Un "palliatif médiocre"

L'idée de ces cours criminelles est également d'éviter que certains crimes soient disqualifiés en délits. Notamment pour éviter les questions trop pesantes de la cour ou des avocats de la défense, dans leur rôle. "La fragilité de certaines victimes de viol pousse les magistrats à 'correctionnaliser' certains faits en requalifiant des faits de viol en agression sexuelle", rappelle Jacky Coulon, le secrétaire général de l'Union syndicale des magistrats, favorable à l'expérimentation. Les suspects ne sont alors plus jugés devant une cour d'assises mais devant un tribunal correctionnel.
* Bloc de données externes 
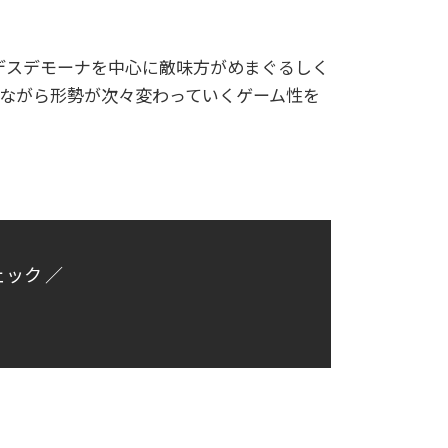
デスデモーナを中心に敵味方がめまぐるしく
ながら形勢が次々変わっていくゲーム性を
ェック ／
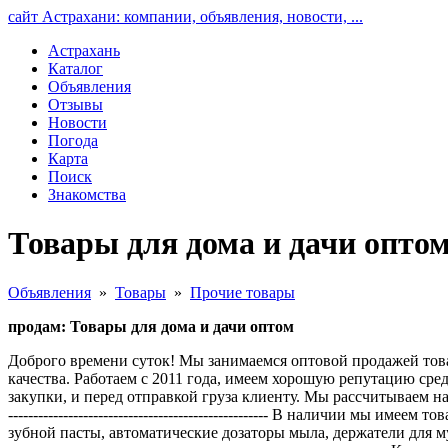
сайт Астрахани: компании, объявления, новости, ...
Астрахань
Каталог
Объявления
Отзывы
Новости
Погода
Карта
Поиск
Знакомства
Товары для дома и дачи оптом
Объявления
»
Товары
»
Прочие товары
продам: Товары для дома и дачи оптом
Доброго времени суток! Мы занимаемся оптовой продажей това
качества. Работаем с 2011 года, имеем хорошую репутацию сре
закупки, и перед отправкой груза клиенту. Мы рассчитываем 
---------------------------------------------------- В наличии мы
зубной пасты, автоматические дозаторы мыла, держатели для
Avant même le début de l'expérimentation, le principe même de ces cours criminelles a fait hurler les avocats. "Oui, il faut trouver des solutions mais la solution qui a été trouvée est une solution que je qualifierais de pis-aller et même de pis-aller médiocre parce que nous renonçons à des principes fondamentaux dans le droit français", dénonce Me Christian Saint-Palais, président de l'association des avocats pénalistes. En cause, le fait que la justice, pour les faits les plus graves, est rendue par le peuple, principe même de la Constitution. 

La crainte d'une généralisation

Les opposants à ces cours criminelles redoutent la fin de l'oralité des débats, une justice expéditive, une hiérarchisation des crimes mais surtout ils craignent que cette expérimentation, si elle était généralisée, signe la fin définitive des jurés citoyens dans les tribunaux. "D'abord on a supprimé les jurés dans les affaires les plus lourdes, les affaires de terrorisme et de drogue en bande organisée, rappelle Me Saint-Palais. Aujourd'hui, on dit qu'on va supprimer les jurés dans les affaires criminelles les moins lourdes, comme s'il y avait des crimes moins graves que d'autres. En réalité ce que l'on veut, c'est économiser."

L'expérimentation va durer trois ans et sera évaluée à son terme par le Parlement. L'Union syndicale des magistrats alerte sur le besoin de moyens en terme de magistrats - des magistrats honoraires, à la retraite, ont été recrutés cet été - mais aussi pour les greffes. La France a été plusieurs fois condamnée par la Cour européenne des droits de l'homme pour ne pas avoir jugé des accusés dans un délai raisonnable.